Michael J. Fox to Taylor Swift: Please don't kiss and tell, the parenting roundup(Read article summary)
Michael J. Fox told Taylor Swift he didn't want his son, Sam Fox, to be inspiration for her break up songs. Michael J. Fox told Taylor Swift to "back off." Shakira is holding a virtual baby shower.
It’s Friday, which means time for our (celebrity-heavy) parenting news roundup. Without further ado, we bring you....
Dad’s dating advice
Sam Fox, you heard it from your dad first. Taylor Swift is no good for you.
That’s right. Continuing a Tina Fey joke from the Golden Globes last weekend, Michael J. Fox at a book party Wednesday told the singer to “back off” from his 23-year-old son. (Not that there’s any rumor of interest, anyhow.)
“I don’t keep up with it all,” Michael J. Fox told reporters at Vulture.com, who actually asked him about this. “But Taylor Swift writes songs about everybody she goes out with, right?”
Indeed, the 23-year-old Swift is getting a bit of a reputation as a serial dater. Which in and of itself is no great surprise for a young celeb. The difference is that Swift’s exes tend to find themselves the focus of popular tween ballads. (Talk about never ever getting back together.)
The Vulture interviewer asked Fox what he would think if Sam brought home Taylor for a family dinner. His reply: He wouldn't know who she was, but he’d figure it out when he heard the hit breakup song on the radio. “‘Sam, You Piece of ... ’ Oh, that was the girl you brought home!”
And does this father-son dating advice apply to all singer-songwriters – or just Grammy winners who go out with Harry Styles?
New York v.

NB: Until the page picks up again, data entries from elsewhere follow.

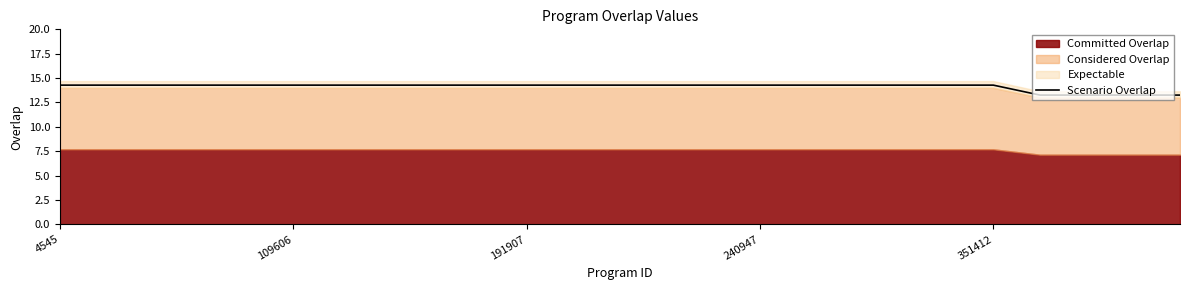

What is the difference between the second highest and minimum values?

1.0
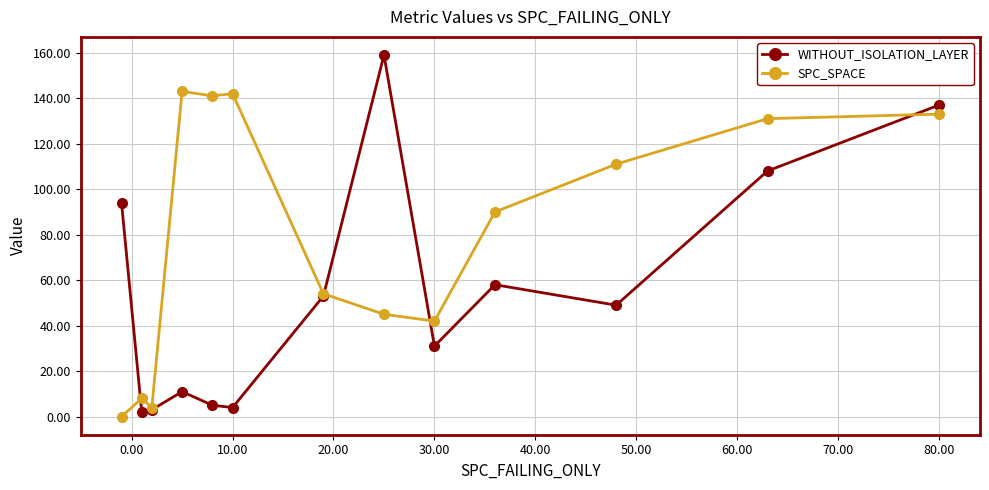

Which series has the largest range (max minus min)?

WITHOUT_ISOLATION_LAYER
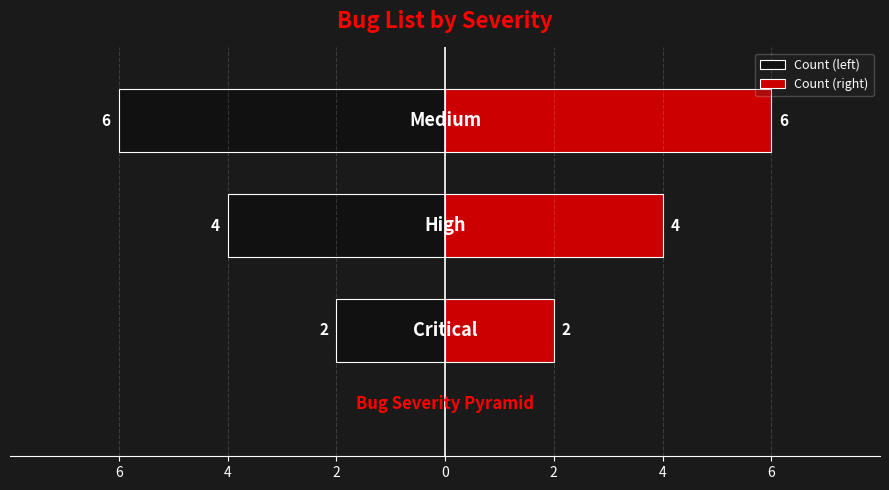

Between 4 and 6, which is larger?

6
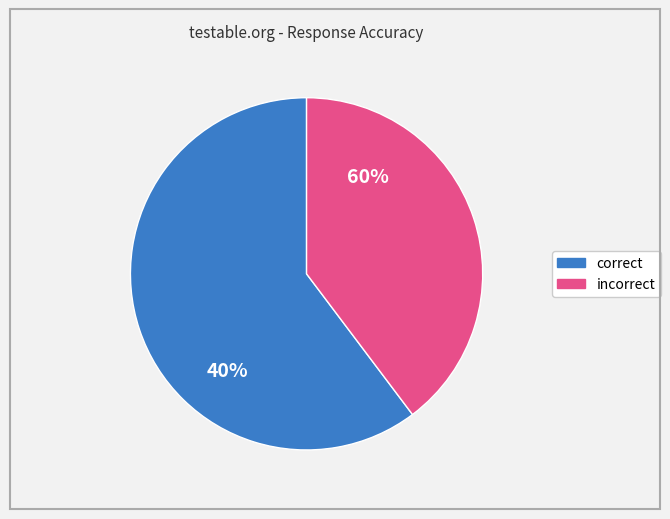

How many slices are in this pie chart?

2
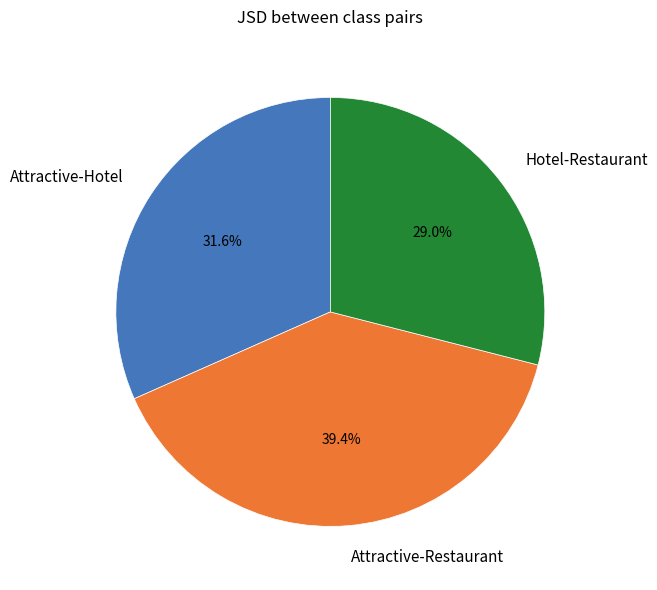

How many segments does this pie chart have?

3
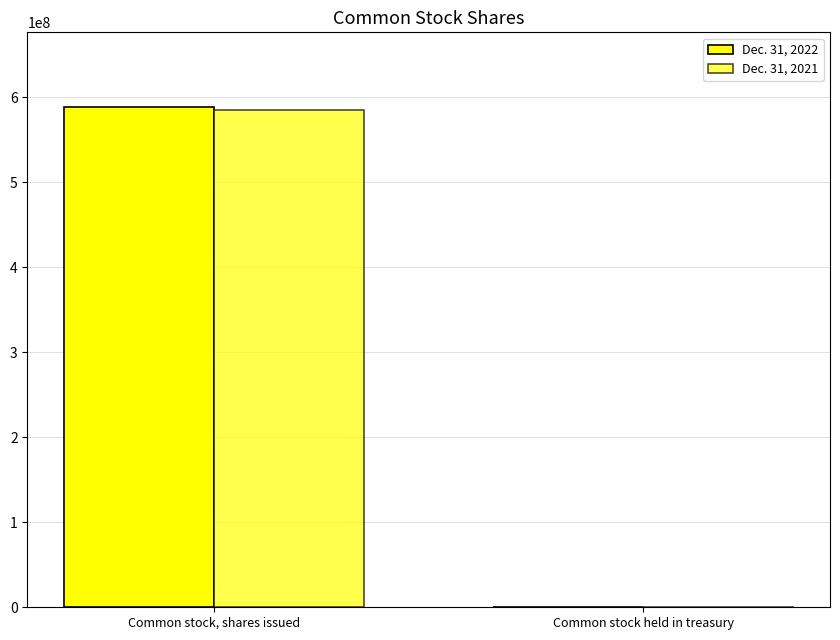

What is the minimum value shown in the chart?

257268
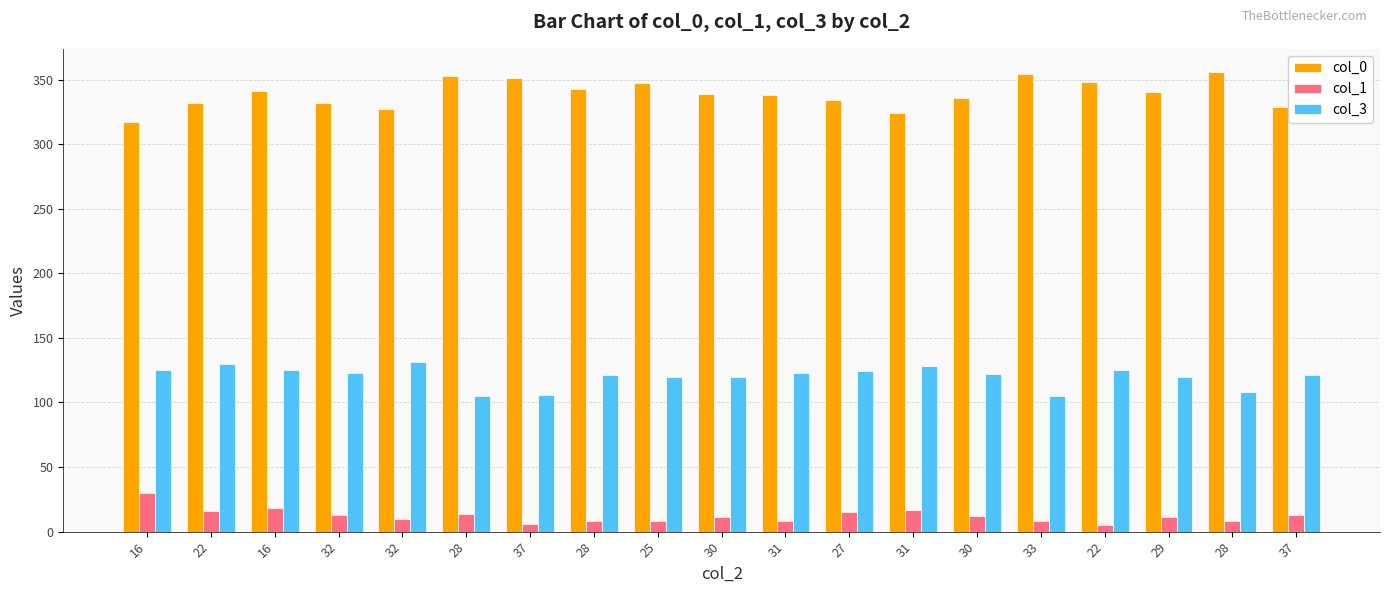

What is the difference between the second highest and minimum values in the col_3 series?

25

Los Angeles
A new nugget to add to that “which is better, Los Angeles or New York” debate that you have with your West Coast friends: In a study released by the U.S. Centers for Disease Control this week, researchers found that New York appears to be more effective than its Pacific Coast counterpart at reducing childhood obesity for low-income preschoolers.
The researchers compared obesity rates among poor children from 2003 to 2011. In New York the rates dipped from about 19 percent to 16 percent, while in LA they rose from 17 percent to 21 percent, before dropping to 20 percent.